Wie stark das Ökosystem in einander greift, zeigen die Bienen. Damit die Bäume und Pflanzen Früchte für die Bären tragen können, müssen die Pflanzen bestäubt werden. Mit zusätzlichen Bienenvölkern wird der negativen Entwicklung der natürlichen Bienenvölker entgegengewirkt.
Von Wilderern aufgestellte Wildschweinfallen sind eine Gefahr für die Bären. Die Naturschützer suchen ständig nach aufgestellten Fallen, oft liegen Bärenkadaver in der Nähe. Diese werden durch die Naturschutzorganisation eingesammelt und wissenschaftlich ausgewertet. Bären verwenden für die Kommunikation bestimmte Bäume, die sie mit Duft- und Kratzspuren versehen. Fellreste an diesen Bäumen dienen zur genetischen Identifikation.
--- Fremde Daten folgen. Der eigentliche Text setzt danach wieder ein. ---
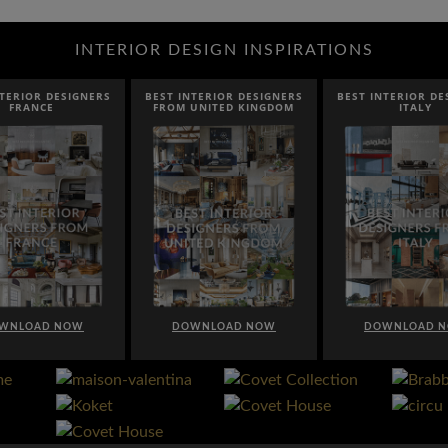
INTERIOR DESIGN INSPIRATIONS
NTERIOR DESIGNERS
BEST INTERIOR DESIGNERS
BEST INTERIOR DE
FRANCE
FROM UNITED KINGDOM
ITALY
WNLOAD NOW
DOWNLOAD NOW
DOWNLOAD 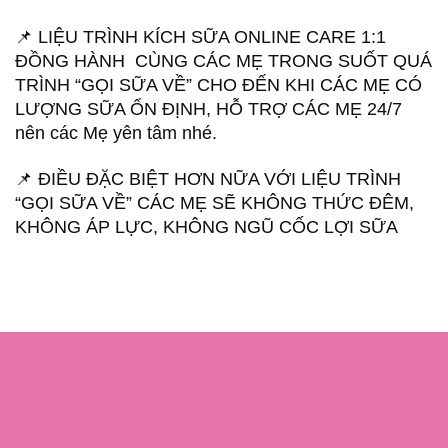
📌 LIỆU TRÌNH KÍCH SỮA ONLINE CARE 1:1
ĐỒNG HÀNH CÙNG CÁC MẸ TRONG SUỐT QUÁ
TRÌNH “GỌI SỮA VỀ” CHO ĐẾN KHI CÁC MẸ CÓ
LƯỢNG SỮA ỔN ĐỊNH, HỖ TRỢ CÁC MẸ 24/7
nên các Mẹ yên tâm nhé.
📌 ĐIỀU ĐẶC BIỆT HƠN NỮA VỚI LIỆU TRÌNH
“GỌI SỮA VỀ” CÁC MẸ SẼ KHÔNG THỨC ĐÊM,
KHÔNG ÁP LỰC, KHÔNG NGŨ CỐC LỢI SỮA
Fotofallen in der Nähe dieser Treffpunkte helfen zur weiteren Bestimmung und lassen Rückschlüsse auf den Gesundheitszustand zu.
EU-Verordnungen wie das Verbot zur Auslegung von Tierkadavern zeigten negative Auswirkungen auf verschiedene Tierarten, wie auch der Bären. Es war „wichtiger ökologischer Prozess, der durch die EU-Verordnung unterbrochen wurde“, beklagte Hartasánchez. Fapas und Euronatur konnten eine Änderung und Rücknahme dieser Verordnung bewirken.
Ein Zusammenleben von Mensch und Bär ist möglich, es ist sogar wichtig. Für den Menschen ist der Bär laut Tierschützer Roberto Hartasánchez keine Bedrohung, bisher gebe es keine Anzeichen von Angriffen auf Menschen. Euronatur Geschäftsführer Gabriel Schwaderer bestätigt dies: „Ich bin viel in Bärengebieten unterwegs. Mich freut es, zu wissen, vor vier Stunden war hier ein Bär. Ich habe da kein Angstgefühl.“
Der Bär stelle vor allem eine Gefährdung der wirtschaftlichen Situation durch Plünderung von Obstbäumen und Feldern dar. Die Diskussion sei daher emotional aufgeladen und auch in Deutschland historisch kulturell bedingt. Große Raubtiere sind in Deutschland seit langem verschwunden, die Angst existiert aber in Märchen noch weiter. Der Bär polarisiere enorm, so Schwaderer, er habe noch nie erlebt, dass sich auch junge Menschen für Naturthemen engagieren, als Braunbär Bruno auftauchte.